What can this mean? What moral high ground, exactly, would have enabled us to deter the designs of the religious fanatics in search of martyrdom and the slaughter of as many Americans as possible on September 11? …

Star Parker has similar thoughts.

The Obama administration, completing its first full week, wasted no time getting priorities in order. First, issue formal apologies to the world, and then begin advancing massive, intrusive government at home.

The president chose Arab television, Al Arabiya, to give his first sit down interview. He took the opportunity to confirm the long held Arab view that the real problem is America and President Obama apologized on our behalf.

“…America was not born as a colonial power,” he told the Arab viewing audience – implying we are now. And he regretfully confessed that “We sometimes make mistakes. We are not perfect.”

Sorry, but weren’t we the ones that were attacked? Do we not stand in long lines and disrobe in airports because of them? Does anyone recall anywhere, anytime hearing apologies from any Arab or Muslim leader? …

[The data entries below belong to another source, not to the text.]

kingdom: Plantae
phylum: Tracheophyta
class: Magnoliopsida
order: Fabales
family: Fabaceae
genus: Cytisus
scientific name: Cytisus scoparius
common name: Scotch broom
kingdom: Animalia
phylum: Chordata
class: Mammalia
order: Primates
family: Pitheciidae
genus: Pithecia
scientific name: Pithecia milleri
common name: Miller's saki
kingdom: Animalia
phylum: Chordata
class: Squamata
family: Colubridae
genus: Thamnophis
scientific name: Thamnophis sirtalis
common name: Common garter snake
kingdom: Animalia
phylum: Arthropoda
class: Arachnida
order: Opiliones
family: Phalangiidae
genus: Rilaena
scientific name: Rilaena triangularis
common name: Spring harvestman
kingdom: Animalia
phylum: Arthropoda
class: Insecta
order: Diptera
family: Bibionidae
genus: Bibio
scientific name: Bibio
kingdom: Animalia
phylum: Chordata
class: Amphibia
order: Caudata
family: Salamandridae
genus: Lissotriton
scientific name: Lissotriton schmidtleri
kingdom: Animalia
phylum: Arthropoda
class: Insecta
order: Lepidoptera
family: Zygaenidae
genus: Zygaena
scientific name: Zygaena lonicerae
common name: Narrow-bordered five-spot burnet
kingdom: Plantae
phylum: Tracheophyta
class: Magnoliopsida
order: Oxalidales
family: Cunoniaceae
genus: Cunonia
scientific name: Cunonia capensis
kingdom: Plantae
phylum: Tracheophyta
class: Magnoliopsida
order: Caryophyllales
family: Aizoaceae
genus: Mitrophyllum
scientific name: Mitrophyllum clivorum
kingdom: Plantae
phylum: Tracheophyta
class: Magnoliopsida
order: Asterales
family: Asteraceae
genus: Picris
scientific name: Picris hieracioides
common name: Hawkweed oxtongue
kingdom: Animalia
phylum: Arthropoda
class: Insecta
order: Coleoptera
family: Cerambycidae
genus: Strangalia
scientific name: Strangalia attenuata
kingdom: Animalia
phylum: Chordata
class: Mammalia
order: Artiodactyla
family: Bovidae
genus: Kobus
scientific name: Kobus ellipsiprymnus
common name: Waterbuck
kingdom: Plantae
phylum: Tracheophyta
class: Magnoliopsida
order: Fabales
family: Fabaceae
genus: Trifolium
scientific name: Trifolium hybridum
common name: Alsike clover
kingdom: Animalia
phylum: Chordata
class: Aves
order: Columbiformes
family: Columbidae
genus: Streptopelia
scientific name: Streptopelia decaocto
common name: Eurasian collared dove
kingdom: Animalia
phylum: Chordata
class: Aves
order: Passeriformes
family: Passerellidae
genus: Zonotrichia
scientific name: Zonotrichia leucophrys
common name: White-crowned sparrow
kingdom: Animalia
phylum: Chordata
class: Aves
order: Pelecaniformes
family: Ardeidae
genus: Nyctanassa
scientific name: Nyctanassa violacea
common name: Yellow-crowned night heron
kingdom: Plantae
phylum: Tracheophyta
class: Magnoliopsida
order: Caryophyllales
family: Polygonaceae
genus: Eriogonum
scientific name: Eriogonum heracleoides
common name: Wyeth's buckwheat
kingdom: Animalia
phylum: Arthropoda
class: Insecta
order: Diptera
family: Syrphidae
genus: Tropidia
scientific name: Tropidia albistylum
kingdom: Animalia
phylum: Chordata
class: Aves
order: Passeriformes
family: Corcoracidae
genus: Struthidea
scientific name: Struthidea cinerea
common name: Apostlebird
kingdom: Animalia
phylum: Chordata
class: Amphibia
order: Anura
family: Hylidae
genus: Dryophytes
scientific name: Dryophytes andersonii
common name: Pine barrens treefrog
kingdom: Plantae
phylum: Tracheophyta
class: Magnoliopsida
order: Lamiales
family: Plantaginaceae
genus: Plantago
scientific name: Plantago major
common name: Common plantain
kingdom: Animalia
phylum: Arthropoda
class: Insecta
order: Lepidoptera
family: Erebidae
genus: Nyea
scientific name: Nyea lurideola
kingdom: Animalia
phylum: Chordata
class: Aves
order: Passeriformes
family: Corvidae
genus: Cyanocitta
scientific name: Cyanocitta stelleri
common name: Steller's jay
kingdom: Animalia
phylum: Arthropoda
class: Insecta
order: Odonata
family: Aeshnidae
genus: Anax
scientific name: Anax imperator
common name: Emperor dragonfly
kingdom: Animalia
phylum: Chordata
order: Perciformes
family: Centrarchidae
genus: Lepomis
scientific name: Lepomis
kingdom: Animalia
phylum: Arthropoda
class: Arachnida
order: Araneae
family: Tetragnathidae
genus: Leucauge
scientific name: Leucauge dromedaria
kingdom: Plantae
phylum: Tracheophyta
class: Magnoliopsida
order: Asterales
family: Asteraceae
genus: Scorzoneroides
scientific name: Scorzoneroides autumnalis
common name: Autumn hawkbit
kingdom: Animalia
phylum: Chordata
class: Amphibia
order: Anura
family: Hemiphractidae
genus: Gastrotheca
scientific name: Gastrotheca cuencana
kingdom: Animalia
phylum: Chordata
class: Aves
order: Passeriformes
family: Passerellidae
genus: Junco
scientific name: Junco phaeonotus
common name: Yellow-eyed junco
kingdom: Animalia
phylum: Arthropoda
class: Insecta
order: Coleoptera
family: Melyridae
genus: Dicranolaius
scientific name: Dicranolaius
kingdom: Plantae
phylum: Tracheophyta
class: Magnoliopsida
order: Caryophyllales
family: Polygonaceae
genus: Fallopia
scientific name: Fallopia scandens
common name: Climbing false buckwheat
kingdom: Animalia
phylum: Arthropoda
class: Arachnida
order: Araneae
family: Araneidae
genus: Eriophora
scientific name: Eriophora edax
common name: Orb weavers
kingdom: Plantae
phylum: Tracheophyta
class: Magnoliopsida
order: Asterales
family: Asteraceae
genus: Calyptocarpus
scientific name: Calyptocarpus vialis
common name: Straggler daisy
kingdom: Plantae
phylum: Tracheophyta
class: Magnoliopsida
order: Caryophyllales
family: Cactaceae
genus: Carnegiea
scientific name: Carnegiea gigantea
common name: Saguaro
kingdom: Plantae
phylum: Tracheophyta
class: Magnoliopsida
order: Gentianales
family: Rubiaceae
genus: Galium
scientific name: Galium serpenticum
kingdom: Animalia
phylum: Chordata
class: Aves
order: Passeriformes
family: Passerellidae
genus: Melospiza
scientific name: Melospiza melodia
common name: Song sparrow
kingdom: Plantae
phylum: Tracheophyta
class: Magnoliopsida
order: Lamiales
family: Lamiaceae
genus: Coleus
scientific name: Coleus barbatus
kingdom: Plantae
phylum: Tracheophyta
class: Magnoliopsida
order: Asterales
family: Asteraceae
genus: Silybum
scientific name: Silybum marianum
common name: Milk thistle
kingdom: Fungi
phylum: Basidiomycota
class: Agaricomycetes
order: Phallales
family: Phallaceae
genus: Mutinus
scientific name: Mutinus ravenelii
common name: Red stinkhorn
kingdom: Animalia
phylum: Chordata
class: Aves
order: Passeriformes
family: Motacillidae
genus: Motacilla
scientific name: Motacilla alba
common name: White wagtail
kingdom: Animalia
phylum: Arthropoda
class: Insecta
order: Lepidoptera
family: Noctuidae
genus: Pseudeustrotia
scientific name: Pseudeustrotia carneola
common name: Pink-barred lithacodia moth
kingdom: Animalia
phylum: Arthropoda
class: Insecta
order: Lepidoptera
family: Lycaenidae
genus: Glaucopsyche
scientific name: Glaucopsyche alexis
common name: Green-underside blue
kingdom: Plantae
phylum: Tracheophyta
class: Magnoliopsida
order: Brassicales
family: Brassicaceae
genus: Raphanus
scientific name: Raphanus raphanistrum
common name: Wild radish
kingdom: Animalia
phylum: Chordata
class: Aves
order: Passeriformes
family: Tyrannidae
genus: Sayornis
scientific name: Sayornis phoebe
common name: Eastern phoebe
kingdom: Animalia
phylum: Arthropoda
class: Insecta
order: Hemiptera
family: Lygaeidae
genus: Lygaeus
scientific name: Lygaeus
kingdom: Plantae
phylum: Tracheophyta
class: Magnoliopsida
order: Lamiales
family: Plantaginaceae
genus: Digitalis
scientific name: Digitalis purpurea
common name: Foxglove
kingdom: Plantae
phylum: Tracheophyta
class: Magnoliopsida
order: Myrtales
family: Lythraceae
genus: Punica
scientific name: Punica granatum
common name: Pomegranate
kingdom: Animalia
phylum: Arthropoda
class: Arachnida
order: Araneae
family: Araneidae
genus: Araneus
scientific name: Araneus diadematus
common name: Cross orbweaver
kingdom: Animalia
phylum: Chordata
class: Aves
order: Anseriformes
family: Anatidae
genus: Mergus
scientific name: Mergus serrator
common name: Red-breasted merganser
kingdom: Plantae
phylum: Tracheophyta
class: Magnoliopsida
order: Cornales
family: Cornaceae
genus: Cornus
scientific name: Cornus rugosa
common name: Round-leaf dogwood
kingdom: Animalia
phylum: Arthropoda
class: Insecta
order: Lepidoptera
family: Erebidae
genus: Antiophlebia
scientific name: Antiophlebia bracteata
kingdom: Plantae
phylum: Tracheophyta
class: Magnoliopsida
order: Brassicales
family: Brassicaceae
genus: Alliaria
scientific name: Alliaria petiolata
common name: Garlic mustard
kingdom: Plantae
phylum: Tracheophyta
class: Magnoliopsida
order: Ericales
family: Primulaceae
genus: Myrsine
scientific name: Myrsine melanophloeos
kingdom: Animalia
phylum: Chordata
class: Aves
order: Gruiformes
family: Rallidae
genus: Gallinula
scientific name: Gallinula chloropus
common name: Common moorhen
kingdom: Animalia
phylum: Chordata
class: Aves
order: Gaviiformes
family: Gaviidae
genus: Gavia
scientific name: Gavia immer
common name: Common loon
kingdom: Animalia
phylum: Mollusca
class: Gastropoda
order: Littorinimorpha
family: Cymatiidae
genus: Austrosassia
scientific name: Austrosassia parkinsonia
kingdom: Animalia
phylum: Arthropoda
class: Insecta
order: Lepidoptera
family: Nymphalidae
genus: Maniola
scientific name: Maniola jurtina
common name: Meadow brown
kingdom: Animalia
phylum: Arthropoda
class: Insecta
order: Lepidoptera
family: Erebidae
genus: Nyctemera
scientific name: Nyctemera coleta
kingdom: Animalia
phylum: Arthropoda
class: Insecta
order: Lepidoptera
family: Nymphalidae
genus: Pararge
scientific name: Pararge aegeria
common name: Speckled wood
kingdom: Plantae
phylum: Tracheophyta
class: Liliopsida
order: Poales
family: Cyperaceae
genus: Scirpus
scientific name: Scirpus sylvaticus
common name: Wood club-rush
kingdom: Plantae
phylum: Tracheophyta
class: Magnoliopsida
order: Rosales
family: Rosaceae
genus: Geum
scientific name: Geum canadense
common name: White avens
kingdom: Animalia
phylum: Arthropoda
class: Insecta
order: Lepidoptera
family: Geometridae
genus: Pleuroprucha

Virginia Tech student, and Pickerhead’s number four daughter, wants you to think about getting organized.

… According to the United Network for Organ Sharing, there are almost 100,000 people currently awaiting transplants. And 18 people die everyday waiting for organs in America. While this is happening, tens of thousands of usable organs are buried or cremated each year.

The truth is none of us anticipate the worst happening to us.

Neither did Greg.

But because of a choice he made that he probably thought would never matter, four people are alive. And we shouldn’t take that decision lightly. Not only because it brings hope and joy to the harsh reality of death, but because we never know when one of those four lives could be one we want saved.

A good book is out on the most notorious Supreme Court ruling on the last few years; Kelo.     Melanie Kirkpatrick reviews for the Journal.

Roughly 70% of Americans own their own homes, a statistic that goes a long way toward explaining why the Supreme Court’s ruling in 2005 in Kelo v. City of New London was so widely reviled. Before Kelo, most Americans probably took it for granted that their home was their castle, protected by the Constitution from arbitrary seizure by government. The Fifth Amendment’s takings clause says: ” . . . nor shall private property be taken for public use, without just compensation.”

In Kelo, a majority of five justices came up with an extremely broad interpretation of “public use.” The high court’s four liberal members, joined by the ever-changeable Anthony Kennedy, ruled that government has the right to seize a private home for virtually any purpose — including handing it over to private developers.